O calor que emanava das ruas arrefeceu, em certa medida, e
os movimentos sociais (sindicatos, partidos políticos de esquerda, associações
e organizações) que sempre estiveram nas ruas, voltam, aos poucos, a tomar o
protagonismo do processo. Porém, agora revigorados pela percepção de que suas
causas têm o respaldo da população. Suas bandeiras foram legitimadas pela
participação massiva nas manifestações em todo o Brasil. Não são, como cismavam
em difundir alguns setores da mídia tradicional, vozes isoladas representando a
si mesmas.
Falando em mídia tradicional, esta viu diluir o seu poder de
desarticulação dos movimentos. É fato que, até então, havia sempre um discurso
de redução de protestos a “manifestações que atrapalhavam o trânsito”. Pouco se
dava espaço à discussão das pautas de reivindicações dos movimentos.
Pressionada, porém, pela surpreendente adesão aos atos do último mês, esta
mesma mídia se viu obrigada a rever sua postura (se esta perdurará é uma incógnita). O exemplar mais icônico dessa
mudança, que não deixa de ser oportunista, está na fala do cronista Arnaldo
Jabour (o chato mor) que mudou de opinião sobre as manifestações como quem corria
do ladrão.
A mudança no tom da cobertura foi uma atitude que, para os mais críticos, demonstrou o desespero da velha mídia em perceber que sua influencia está se diluindo cada dia mais com o advento das mídias sociais. Por outro lado, ficou clara a tentativa dessa mesma mídia de tomar para si, direcionar e manipular as causas das manifestações. Há por trás dessa postura, o interesse em desmoralizar conquistas sociais importantes da democracia nos últimos anos com a ascensão de governos de esquerda (centro-esquerda?) no Brasil.

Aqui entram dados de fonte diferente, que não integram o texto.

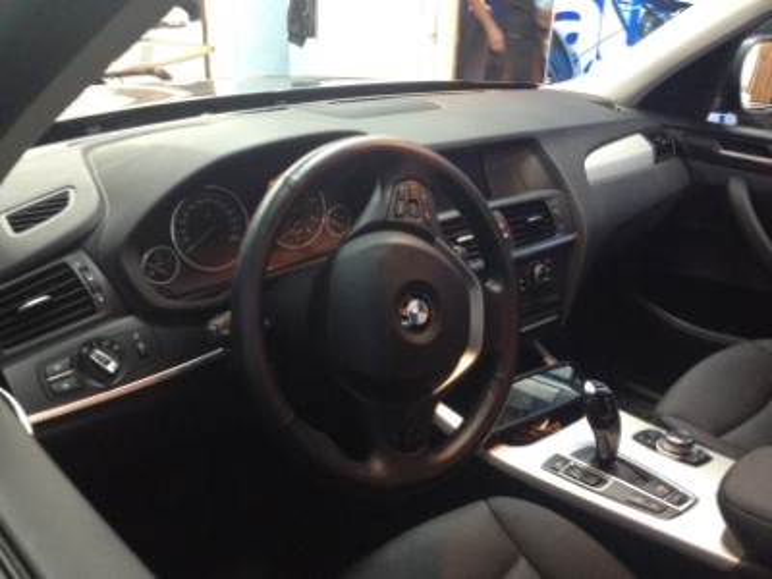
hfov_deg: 52.6
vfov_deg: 40.7
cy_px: 290
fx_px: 781
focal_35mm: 35
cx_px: 386
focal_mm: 4.28
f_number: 2.4
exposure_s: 1/15
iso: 320
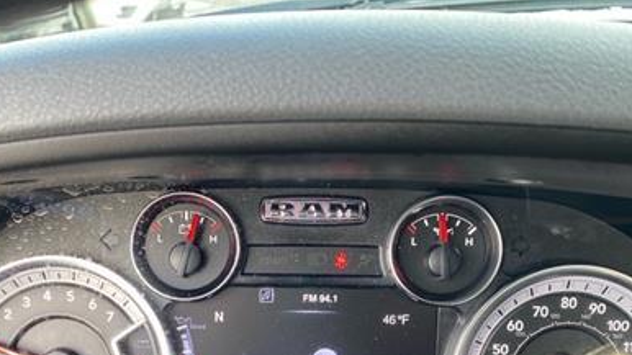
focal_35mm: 47
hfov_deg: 43.4
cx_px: 242
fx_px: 788
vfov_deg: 24.3
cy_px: 353
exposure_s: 1/121
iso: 125
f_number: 1.8
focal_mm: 4.25
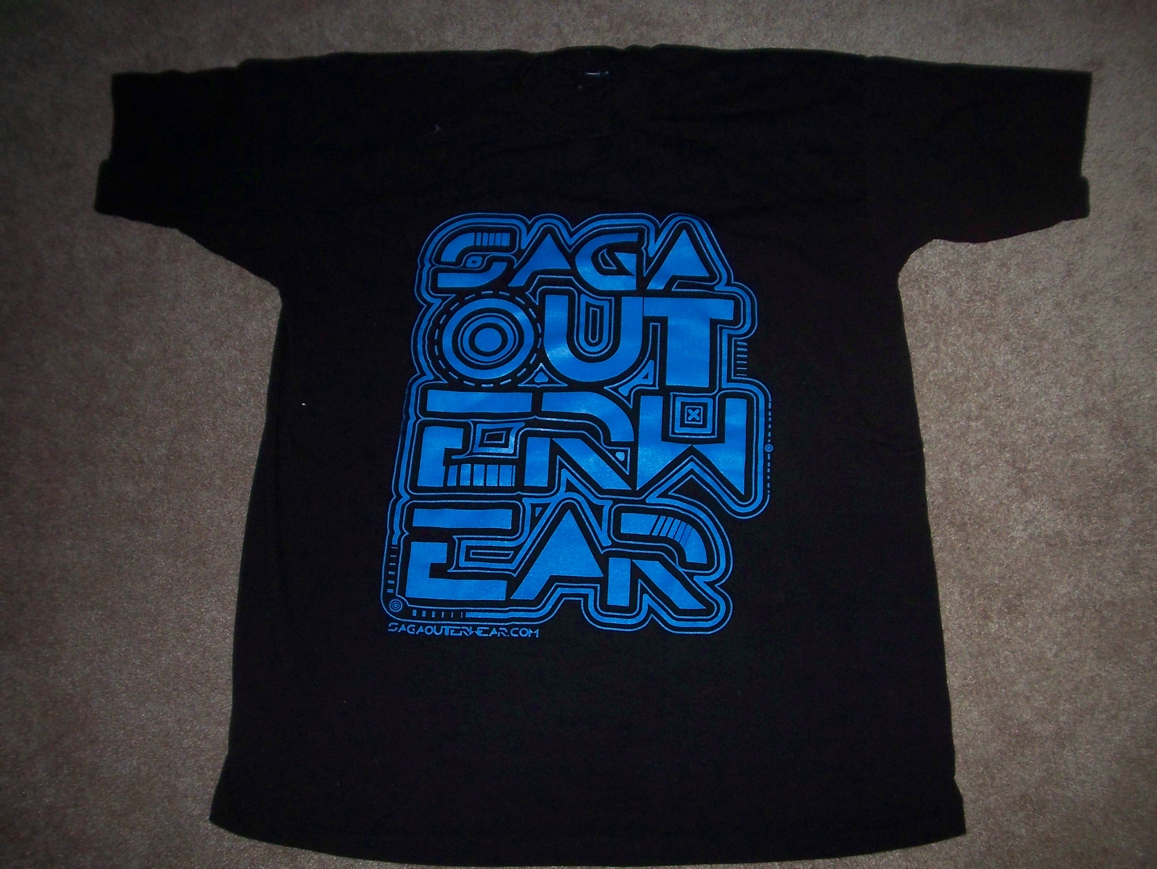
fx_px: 1271
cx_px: 578
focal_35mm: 38
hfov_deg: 48.9
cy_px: 434
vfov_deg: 37.8
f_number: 3.9
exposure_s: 1/60
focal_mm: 6.3
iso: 200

Aliás, foram as mídias sociais o principal veículo de
aglutinação - e difusão - das manifestações do “outono brasileiro”. É fato
também que, já há alguns anos as redes sociais vinham como que gestando o
pensamento mais crítico dos jovens que aderiram aos protestos. Muita informação
sobre os abusos do poder público e sobre a realidade social brasileira, que não
chegavam pelos meios tradicionais, nas redes sociais eram difundidas de forma
horizontal. Tanto é que nos últimos dois anos têm acontecido manifestações
espontâneas contra a corrupção, por exemplo.

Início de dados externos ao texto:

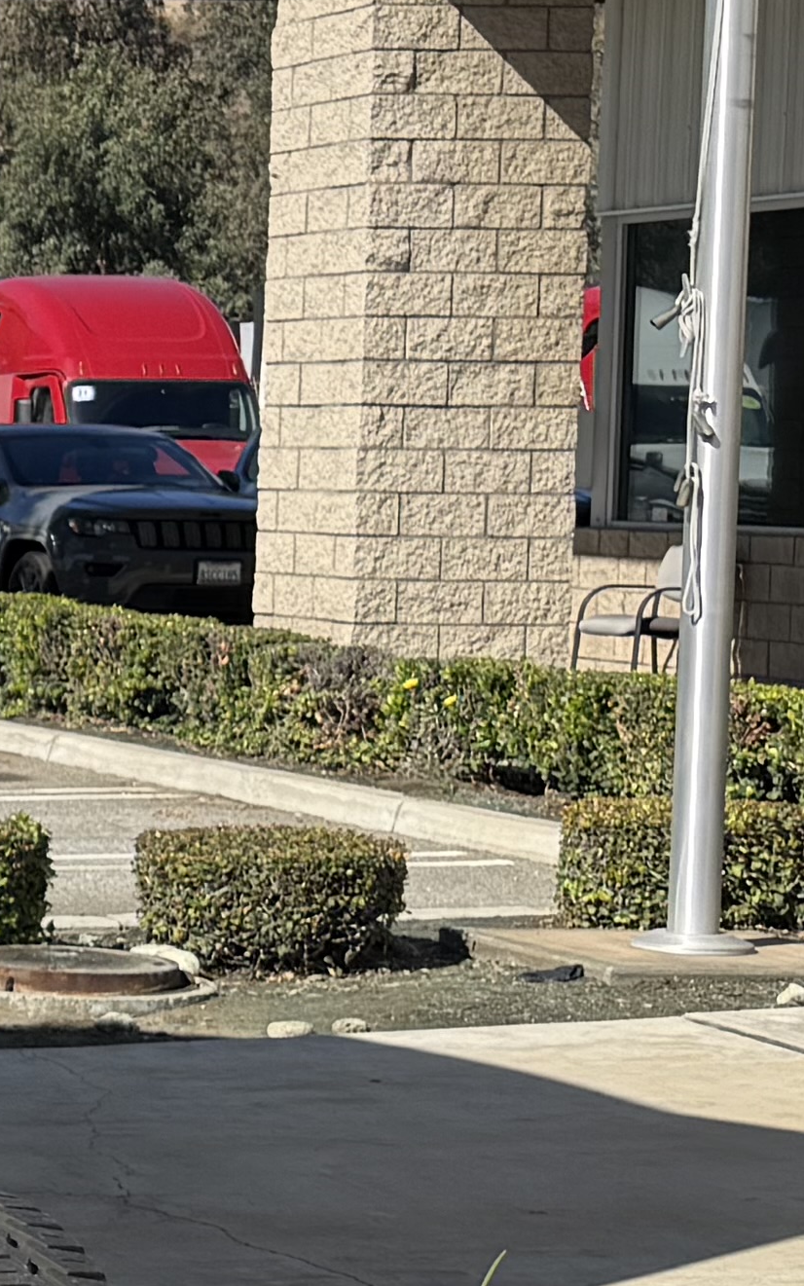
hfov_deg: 9.6
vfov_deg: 18.9
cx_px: -1483
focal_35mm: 110
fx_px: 3855
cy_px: 679
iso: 100
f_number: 1.78
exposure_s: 1/4405
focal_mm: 6.76
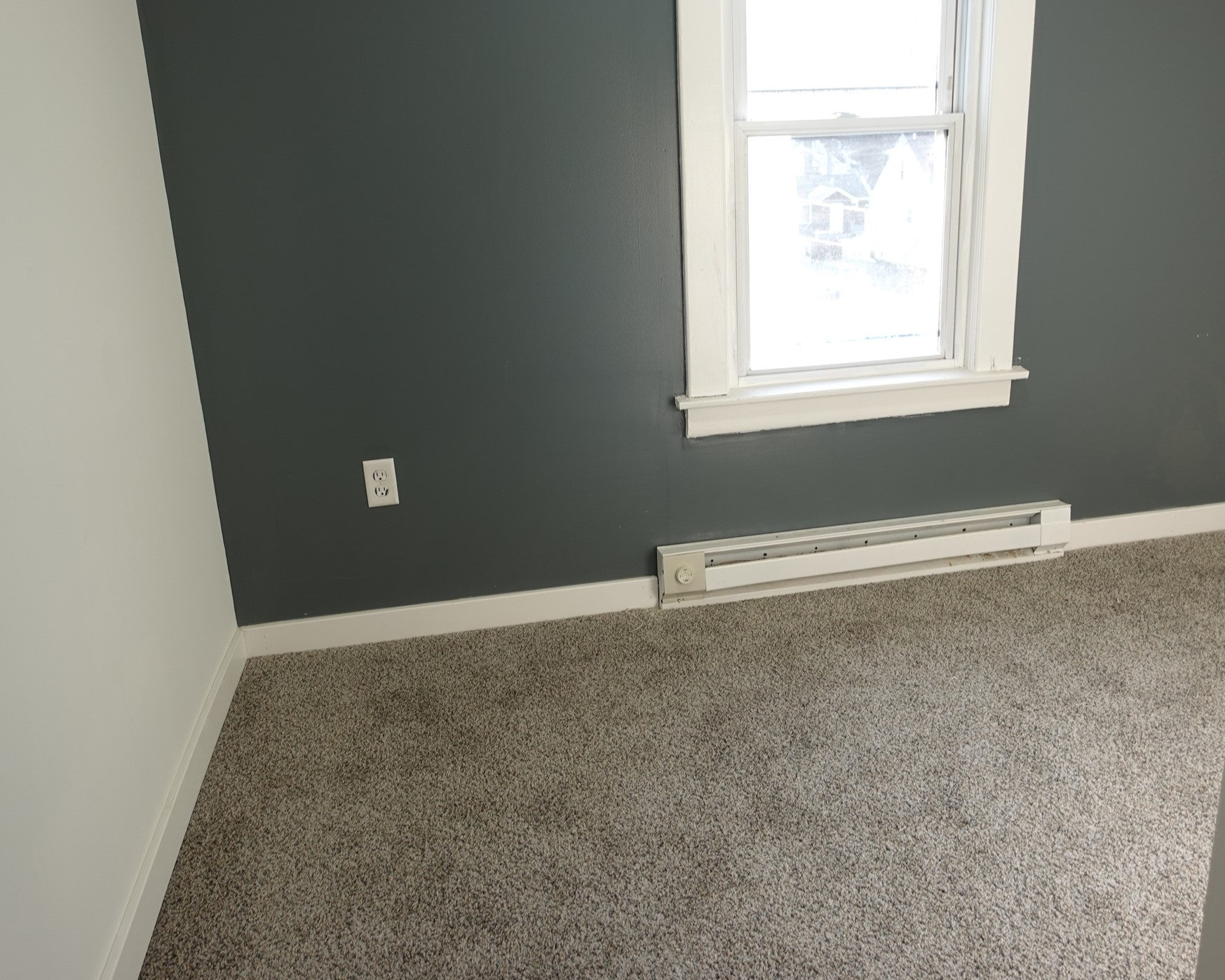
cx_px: 655
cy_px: 480
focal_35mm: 28
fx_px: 1015
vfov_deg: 51.5
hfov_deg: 62.1
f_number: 2.5
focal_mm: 9.4
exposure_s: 1/50
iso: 80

E é em relação aos jovens, a grande maioria deles pela
primeira vez nas ruas, que pode ter acontecido a mais importante das
transformações. Quem está nas redes sociais pôde perceber que, pela primeira
vez o assunto mais discutido não era o futebol, a música da moda, o vídeo com
mais visualizações. A política ficou no centro das conversas para pessoas que
nem se importavam com este assunto. De fato, muitos debatiam o tema de forma
superficial, mas o assunto estava ali, bem ou mal, sendo discutido. A semente
de um pensamento mais crítico em relação à realidade foi plantada. E a lição de
que reivindicar é forma legítima e eficaz de luta pelos direitos parece que foi
aprendida. O futebol continuará sendo pauta, a moda da vez também (porque não?),
mas a política está, finalmente e intensamente, em pauta para esta geração.
Por sua vez, os movimentos sociais e partidos políticos de
esquerda se depararam com a realidade de que o pensamento de direita e até de
extrema direita também disputa as ruas (citação ao ótimo texto do Valter
Pomar). E foram, em parte, tomados de assalto pela rejeição de manifestantes em
diversas cidades, pelos gritos “sem partido” reverberados, pela tentativa de redirecionar o foco das manifestações para atos anti-governo. Há
sinais de que estes partidos de esquerda e movimentos sociais começam a rever
suas posturas.
Nas instâncias do poder (no caso, Governo e
Congresso/Senado), os protestos – que também eram por conta da insatisfação
generalizada e legítima com as posturas soberbas de parte considerável da classe
política – causaram uma inquietação positiva. De um lado, o Governo Federal viu
a oportunidade de pressionar pela aceleração de ações importantes nos âmbitos
político (a reforma política) e social (saúde e educação, principalmente). De
outro, o Parlamento acelerou a votação e aprovação de projetos que há anos
estavam emperrados, projetos estes com potencial para auxiliar nas mudanças
necessárias.
O calor das manifestações pode
e deve se tornar força para uma nova relação da sociedade com a política no seu
significado mais genuíno. Que assim seja.